Profile Books. P/b, 359 pp, £14.99
A stunning eye-opener for all who believe in the China myth
Reviewer: Anthony OBrien, M.A. Dublin, Ireland
In the mid-19th. century, a Lancashire mill-owner reckoned that "if only the Chinese could be persuaded to lenghthen their shirts by a foot, the cotton mills of Lancashire would run for ever." And therein, as Joe Studwell's excellent book, "The China Dream" clearly shows, lies the lure of China. With a quarter of the world's population, China must surely emerge as the largest untapped market on earth? Sadly, not so far.
In the 1990s, with Deng Xiaoping's pronouncement "to get rich is glorious" ringing in their ears, western corporations, politicians and businessmen flocked to China with the promise of huge returns on their investments. Completely ignoring the fact that the Chinese economy was still in the tight grip of the communist bureaucratic central planners, the West poured hundreds of billions of dollars into joint ventures which never, ultimately, bore fruit. The China "gold rush" was predicated on the promise of an emerging domestic market which has simply not emerged. Nor is it likely to for the forseeable future, as at least 900 million of the supposed 1.3 billion Chinese "consumers-to-be" are landless peasants with little disposable income. The Chinese government still stands solidly behind the urban industrial behemoths that communist economic theory enshrined. These state-owned enterprises account for a vast slice of China's economic activity, despite the fact that most of them would be bankrupt in any genuinely open market economy. They survive on an ever upward spiral of government-backed bank loans, as many as 70% of which are non-performing, and unlikely ever to be repaid.
According to Joe Studwell's analysis, China's record growth figures are a combination of artificially manipulated government pumping and blatantly false statistics. The few companies that have done well in China are those, mainly based in Hong Kong and Taiwan, which use China' extremely cheap labour force for low added-value manufacturing. They are geared entirely to export, but this is an export market which does not do much for China's moribund domestic economy.
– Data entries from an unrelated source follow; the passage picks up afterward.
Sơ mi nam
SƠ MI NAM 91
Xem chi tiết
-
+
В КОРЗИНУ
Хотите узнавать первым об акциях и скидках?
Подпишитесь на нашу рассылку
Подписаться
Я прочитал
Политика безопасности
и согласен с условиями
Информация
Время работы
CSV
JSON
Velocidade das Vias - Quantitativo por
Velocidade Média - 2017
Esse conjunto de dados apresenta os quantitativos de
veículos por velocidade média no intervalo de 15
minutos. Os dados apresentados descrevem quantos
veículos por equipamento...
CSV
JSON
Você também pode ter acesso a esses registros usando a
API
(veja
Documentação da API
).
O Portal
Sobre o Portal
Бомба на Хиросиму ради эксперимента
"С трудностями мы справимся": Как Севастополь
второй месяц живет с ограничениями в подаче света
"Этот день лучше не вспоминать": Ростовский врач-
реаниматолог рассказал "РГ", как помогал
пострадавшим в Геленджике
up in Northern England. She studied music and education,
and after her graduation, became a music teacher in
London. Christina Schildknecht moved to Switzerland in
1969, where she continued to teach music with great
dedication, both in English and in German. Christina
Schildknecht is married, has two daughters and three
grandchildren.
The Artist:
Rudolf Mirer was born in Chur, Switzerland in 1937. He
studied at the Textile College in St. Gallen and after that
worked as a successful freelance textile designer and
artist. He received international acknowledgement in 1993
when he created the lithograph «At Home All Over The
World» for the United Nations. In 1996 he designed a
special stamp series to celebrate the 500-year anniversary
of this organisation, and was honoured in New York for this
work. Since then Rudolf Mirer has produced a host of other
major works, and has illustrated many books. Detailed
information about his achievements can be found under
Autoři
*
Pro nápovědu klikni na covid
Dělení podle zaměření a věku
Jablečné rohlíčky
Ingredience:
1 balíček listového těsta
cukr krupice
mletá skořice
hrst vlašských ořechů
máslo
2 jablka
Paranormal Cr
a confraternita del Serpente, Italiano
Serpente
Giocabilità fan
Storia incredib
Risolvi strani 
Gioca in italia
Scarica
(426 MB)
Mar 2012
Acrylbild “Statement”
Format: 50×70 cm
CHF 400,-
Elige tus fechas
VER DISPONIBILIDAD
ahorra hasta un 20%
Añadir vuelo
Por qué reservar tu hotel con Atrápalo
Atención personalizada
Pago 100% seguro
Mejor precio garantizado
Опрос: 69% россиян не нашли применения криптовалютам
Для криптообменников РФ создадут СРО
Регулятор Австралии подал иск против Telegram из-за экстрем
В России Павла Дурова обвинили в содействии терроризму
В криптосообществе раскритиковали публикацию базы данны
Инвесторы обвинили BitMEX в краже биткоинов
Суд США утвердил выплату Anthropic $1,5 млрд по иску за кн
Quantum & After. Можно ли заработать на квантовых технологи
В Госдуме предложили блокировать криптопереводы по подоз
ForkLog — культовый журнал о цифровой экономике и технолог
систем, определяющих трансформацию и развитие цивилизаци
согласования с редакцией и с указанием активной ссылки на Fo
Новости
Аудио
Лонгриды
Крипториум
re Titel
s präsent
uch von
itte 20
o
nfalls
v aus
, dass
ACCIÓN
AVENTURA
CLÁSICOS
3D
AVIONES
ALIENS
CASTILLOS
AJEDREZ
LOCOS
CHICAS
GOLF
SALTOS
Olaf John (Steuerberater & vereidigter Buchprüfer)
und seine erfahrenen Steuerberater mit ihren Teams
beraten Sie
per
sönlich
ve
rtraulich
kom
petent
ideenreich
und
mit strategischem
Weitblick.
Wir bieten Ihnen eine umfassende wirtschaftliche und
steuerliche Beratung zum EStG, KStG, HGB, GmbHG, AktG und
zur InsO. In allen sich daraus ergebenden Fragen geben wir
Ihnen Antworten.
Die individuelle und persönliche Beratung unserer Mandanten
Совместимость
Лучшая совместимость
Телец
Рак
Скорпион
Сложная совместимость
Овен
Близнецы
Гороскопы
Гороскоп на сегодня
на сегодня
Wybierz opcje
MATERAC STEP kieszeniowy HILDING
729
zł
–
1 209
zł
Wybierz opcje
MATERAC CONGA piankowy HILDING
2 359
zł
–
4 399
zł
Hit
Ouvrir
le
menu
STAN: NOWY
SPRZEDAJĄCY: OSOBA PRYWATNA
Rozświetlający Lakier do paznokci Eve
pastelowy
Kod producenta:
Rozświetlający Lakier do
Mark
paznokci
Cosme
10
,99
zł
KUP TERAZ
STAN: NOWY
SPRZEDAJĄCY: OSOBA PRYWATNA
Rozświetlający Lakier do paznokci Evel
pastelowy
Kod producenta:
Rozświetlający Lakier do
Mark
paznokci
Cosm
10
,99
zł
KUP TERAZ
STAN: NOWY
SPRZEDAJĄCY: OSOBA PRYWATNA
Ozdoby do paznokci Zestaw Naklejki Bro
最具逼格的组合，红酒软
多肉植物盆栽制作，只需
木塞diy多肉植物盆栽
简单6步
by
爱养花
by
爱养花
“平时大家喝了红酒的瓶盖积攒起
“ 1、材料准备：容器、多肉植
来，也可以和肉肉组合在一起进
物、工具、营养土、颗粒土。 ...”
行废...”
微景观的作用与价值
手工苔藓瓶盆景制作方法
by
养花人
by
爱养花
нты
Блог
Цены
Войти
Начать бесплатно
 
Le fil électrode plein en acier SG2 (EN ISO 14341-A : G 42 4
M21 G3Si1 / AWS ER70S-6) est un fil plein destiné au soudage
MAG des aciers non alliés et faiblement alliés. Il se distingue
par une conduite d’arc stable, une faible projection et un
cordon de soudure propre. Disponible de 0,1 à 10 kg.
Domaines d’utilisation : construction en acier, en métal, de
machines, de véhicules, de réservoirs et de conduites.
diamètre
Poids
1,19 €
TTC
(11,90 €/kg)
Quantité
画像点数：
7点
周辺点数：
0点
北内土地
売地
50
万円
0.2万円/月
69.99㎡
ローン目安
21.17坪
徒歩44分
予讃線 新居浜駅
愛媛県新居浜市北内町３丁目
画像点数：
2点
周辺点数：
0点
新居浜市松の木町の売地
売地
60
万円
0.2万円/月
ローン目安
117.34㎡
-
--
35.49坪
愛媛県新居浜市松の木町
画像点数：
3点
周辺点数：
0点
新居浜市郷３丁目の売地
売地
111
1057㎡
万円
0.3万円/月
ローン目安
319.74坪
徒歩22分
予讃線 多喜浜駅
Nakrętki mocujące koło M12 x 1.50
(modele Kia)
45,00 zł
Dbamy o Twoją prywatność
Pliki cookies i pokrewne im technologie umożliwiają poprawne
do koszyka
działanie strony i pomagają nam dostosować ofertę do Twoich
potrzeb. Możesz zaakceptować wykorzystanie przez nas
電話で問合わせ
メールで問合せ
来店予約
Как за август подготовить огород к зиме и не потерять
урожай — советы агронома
The huge SOE account for 40% of mainland China's exports, but the reality is that these products are effectively dumped abroad at a loss which the government controlled banking system is obliged to subsidise. The very few foreign companies that actually profited by their China adventure were those which made things like mobile phones which the Chinese could not yet make for themselves, or those which simply ignored the state-imposed licensing laws and operated illegally.
Joe Studwell closes with the extraordinary story of USA's General Motors, who poured US$750 million into a joint-manufacturing scheme to produce Buick cars in China for the domestic market. Expecting to sell 1 million cars per annum by the year 2000, GM's venture peaked at a disappointing 30,000 as the millennium dawned. GM still hopes to do well in China, but not before 2025!
The China Dream is an astonishing book, and gripping reading. Even if you don' know your GDP from your pet gerbil, the sheer pace of the book, and scale of the greed-driven lunacy it depicts makes for enthralling entertainment. This book should be at the bedside of every CEO and every politician who still thinks China holds out hope for the fortune-hunter. First-class.